### Bloc de texte
____________________
L'imam Syed Soharwardy de Calgary

Les Canadiens relativement favorables aux musulmans, selon un sondage

Un sondage suggère que les Canadiens ont un sentiment majoritairement favorable envers les musulmans, mais que leur perception change lorsqu'il est question de leurs leaders religieux et de leurs croyances.
Le sondage commandé par l'organisme de Calgary, Think for Actions and Insights Matter, révèle que 78 % des répondants croient que les musulmans devraient adopter les coutumes et les valeurs canadiennes, tout en maintenant leurs pratiques religieuses et culturelles.
Pas moins de 88 % des répondants estiment que les musulmans ne devraient pas être traités différemment des autres Canadiens.
Toutefois, 72 % des personnes interrogées croient aussi observer une augmentation de la haine et de la peur envers les Canadiens musulmans et prédisent que cela va continuer de s'aggraver.
Ces résultats de sondage mené en ligne auprès de 1048 Canadiens entre le 13 mars et le 12 août ont été publiés samedi dans le cadre de l'événement The Unity Conference, à Calgary, qui traite d'islamophobie, de discrimination et de racisme systémique.
____________________
### Listing des données
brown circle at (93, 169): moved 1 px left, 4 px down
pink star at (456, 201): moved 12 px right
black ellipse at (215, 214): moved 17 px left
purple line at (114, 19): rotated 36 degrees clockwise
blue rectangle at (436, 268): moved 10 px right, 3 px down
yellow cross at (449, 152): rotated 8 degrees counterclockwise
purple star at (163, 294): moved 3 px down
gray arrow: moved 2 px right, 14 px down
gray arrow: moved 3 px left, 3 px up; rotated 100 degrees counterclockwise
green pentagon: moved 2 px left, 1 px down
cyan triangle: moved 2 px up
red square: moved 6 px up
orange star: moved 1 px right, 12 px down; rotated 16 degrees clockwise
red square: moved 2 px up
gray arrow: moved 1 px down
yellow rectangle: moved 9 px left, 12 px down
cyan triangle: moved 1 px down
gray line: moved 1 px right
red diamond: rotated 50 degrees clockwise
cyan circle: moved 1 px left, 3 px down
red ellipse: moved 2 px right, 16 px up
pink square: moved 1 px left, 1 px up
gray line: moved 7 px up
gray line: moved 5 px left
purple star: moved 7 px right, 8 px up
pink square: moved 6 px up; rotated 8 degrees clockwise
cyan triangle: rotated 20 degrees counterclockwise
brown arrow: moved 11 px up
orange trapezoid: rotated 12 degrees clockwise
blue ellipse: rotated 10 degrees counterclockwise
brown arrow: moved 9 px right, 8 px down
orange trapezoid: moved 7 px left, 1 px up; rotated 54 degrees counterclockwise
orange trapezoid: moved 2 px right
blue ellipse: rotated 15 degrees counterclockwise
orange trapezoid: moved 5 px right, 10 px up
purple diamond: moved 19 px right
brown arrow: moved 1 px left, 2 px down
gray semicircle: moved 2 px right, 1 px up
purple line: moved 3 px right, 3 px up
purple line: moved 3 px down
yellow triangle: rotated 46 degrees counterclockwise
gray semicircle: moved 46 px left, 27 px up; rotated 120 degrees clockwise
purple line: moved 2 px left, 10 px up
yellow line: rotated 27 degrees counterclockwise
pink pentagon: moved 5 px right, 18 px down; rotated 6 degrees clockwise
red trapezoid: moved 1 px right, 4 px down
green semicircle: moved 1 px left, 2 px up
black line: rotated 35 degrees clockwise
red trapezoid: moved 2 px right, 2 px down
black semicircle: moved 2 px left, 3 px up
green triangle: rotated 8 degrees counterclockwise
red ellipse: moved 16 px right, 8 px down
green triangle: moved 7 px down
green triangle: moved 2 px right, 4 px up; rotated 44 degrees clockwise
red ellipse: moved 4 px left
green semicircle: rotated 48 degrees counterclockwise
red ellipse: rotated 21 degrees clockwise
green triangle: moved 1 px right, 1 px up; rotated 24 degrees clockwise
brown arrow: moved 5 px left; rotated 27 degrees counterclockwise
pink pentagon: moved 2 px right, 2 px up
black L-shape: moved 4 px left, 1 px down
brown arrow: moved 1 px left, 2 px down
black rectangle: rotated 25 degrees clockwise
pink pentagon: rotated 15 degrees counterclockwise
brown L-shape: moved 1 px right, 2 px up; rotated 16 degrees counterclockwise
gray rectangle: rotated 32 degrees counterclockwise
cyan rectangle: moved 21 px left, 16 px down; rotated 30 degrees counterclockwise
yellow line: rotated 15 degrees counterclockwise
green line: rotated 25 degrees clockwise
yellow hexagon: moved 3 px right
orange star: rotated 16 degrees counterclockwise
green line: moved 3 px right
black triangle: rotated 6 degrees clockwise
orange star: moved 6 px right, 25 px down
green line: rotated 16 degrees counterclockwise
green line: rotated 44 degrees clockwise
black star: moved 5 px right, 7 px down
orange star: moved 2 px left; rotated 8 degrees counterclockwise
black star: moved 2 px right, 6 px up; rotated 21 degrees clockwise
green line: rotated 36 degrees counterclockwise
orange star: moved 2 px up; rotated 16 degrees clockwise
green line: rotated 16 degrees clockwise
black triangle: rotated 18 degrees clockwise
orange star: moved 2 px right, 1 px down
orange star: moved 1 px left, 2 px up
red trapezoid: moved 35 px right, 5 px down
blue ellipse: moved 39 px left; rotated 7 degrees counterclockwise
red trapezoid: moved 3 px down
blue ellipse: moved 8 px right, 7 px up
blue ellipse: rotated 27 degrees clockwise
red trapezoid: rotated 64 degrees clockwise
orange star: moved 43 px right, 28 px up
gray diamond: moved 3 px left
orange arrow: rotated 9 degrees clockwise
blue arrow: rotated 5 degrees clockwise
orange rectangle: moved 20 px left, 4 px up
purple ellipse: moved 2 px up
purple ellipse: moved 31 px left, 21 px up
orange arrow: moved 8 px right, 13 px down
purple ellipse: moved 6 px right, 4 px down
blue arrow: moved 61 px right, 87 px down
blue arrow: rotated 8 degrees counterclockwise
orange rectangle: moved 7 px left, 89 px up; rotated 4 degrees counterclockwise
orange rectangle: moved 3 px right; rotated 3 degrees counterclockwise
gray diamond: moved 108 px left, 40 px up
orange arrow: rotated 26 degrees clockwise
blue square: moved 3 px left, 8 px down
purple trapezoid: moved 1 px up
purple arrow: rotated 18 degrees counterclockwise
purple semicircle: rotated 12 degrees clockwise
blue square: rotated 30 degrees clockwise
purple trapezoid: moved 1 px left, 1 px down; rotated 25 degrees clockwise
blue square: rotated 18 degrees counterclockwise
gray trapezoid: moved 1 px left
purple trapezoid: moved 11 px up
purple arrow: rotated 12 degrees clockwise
____________________
### Comment procéder
D'après le texte sur le sondage, combien de Canadiens ont répondu à ce sondage en ligne ?

### Réponse
1048 Canadiens.